Whisper-Large-V3-Turbo

Description

“Whisper-Large-V3-Turbo” is a multilingual automatic speech recognition model (ASR) developed by OpenAI, optimized for speed and efficiency. It is based on the architecture of the well-known “Whisper-Large-V3” model, but uses a lighter decoder structure to significantly reduce latency with only a minimal loss in accuracy. The model supports over 99 languages and is ideal for transcribing speech inputs.

The following limitations apply to this model on our platform:

  • Maximum file size: 25 MB per upload
  • No explicit context length limit – depends on audio duration and file size
  • Translation is currently not supported (to_language)
  • Supported output formats: text, json
    • Other formats (srt, vtt, verbose_json) are currently not supported

Supported Input Formats

mp3, ogg, wav, flac

Supported values for parameter language (ISO-639-1 language codes)

af, ar, az, be, bg, bs, ca, cs, cy, da, de, el, en, es, et, fa, fi, fr, gl, he, hi, hr, hu, hy, id, is, it, ja, kk, kn, ko, lt, lv, mk, mi, mr, ms, ne, nl, no, pl, pt, ro, ru, sk, sl, sr, sv, sw, ta, th, tl, tr, uk, ur, vi, zh

  • temperature=1.0
  • top_p=1.0
  • response_format="json"
  • language like language="de"should always be set explicitly to maximize accuracy. If no value is provided, German ("de") will be assumed by default, which may result in poorer outcomes for inputs in other languages.

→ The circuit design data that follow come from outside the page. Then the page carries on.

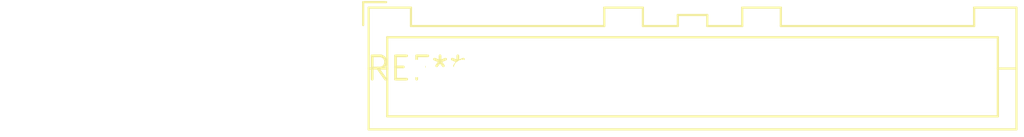
<source format=kicad_pcb>
(kicad_pcb (version 20240108) (generator pcbnew)

  (general
    (thickness 1.6)
  )

  (paper "A4")
  (layers
    (0 "F.Cu" signal)
    (31 "B.Cu" signal)
    (32 "B.Adhes" user "B.Adhesive")
    (33 "F.Adhes" user "F.Adhesive")
    (34 "B.Paste" user)
    (35 "F.Paste" user)
    (36 "B.SilkS" user "B.Silkscreen")
    (37 "F.SilkS" user "F.Silkscreen")
    (38 "B.Mask" user)
    (39 "F.Mask" user)
    (40 "Dwgs.User" user "User.Drawings")
    (41 "Cmts.User" user "User.Comments")
    (42 "Eco1.User" user "User.Eco1")
    (43 "Eco2.User" user "User.Eco2")
    (44 "Edge.Cuts" user)
    (45 "Margin" user)
    (46 "B.CrtYd" user "B.Courtyard")
    (47 "F.CrtYd" user "F.Courtyard")
    (48 "B.Fab" user)
    (49 "F.Fab" user)
    (50 "User.1" user)
    (51 "User.2" user)
    (52 "User.3" user)
    (53 "User.4" user)
    (54 "User.5" user)
    (55 "User.6" user)
    (56 "User.7" user)
    (57 "User.8" user)
    (58 "User.9" user)
  )

  (setup
    (pad_to_mask_clearance 0)
    (pcbplotparams
      (layerselection 0x00010fc_ffffffff)
      (plot_on_all_layers_selection 0x0000000_00000000)
      (disableapertmacros false)
      (usegerberextensions false)
      (usegerberattributes false)
      (usegerberadvancedattributes false)
      (creategerberjobfile false)
      (dashed_line_dash_ratio 12.000000)
      (dashed_line_gap_ratio 3.000000)
      (svgprecision 4)
      (plotframeref false)
      (viasonmask false)
      (mode 1)
      (useauxorigin false)
      (hpglpennumber 1)
      (hpglpenspeed 20)
      (hpglpendiameter 15.000000)
      (dxfpolygonmode false)
      (dxfimperialunits false)
      (dxfusepcbnewfont false)
      (psnegative false)
      (psa4output false)
      (plotreference false)
      (plotvalue false)
      (plotinvisibletext false)
      (sketchpadsonfab false)
      (subtractmaskfromsilk false)
      (outputformat 1)
      (mirror false)
      (drillshape 1)
      (scaleselection 1)
      (outputdirectory "")
    )
  )

  (net 0 "")

  (footprint "JST_XA_B13B-XASK-1_1x13_P2.50mm_Vertical" (layer "F.Cu") (at 0 0))

)

</source>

Example Output (response_format=json)

{
"text": "This is the transcribed text of a speech input.",
"usage": {
"type": "duration",
"seconds": 8
}
}

Best Practices

  • Always set the language parameter explicitly, e.g. language="de" for German audio files.
  • Segment long audio files into chunks of < 25 MB.
  • For real-time or near-real-time applications, use response_format="text".
  • For multilingual recordings: transcribe each language separately for better accuracy.

Terms of Use and Licensing

The general terms of use apply. The model is provided by OpenAI under the MIT License, and reuse of the generated content is subject to no additional restrictions.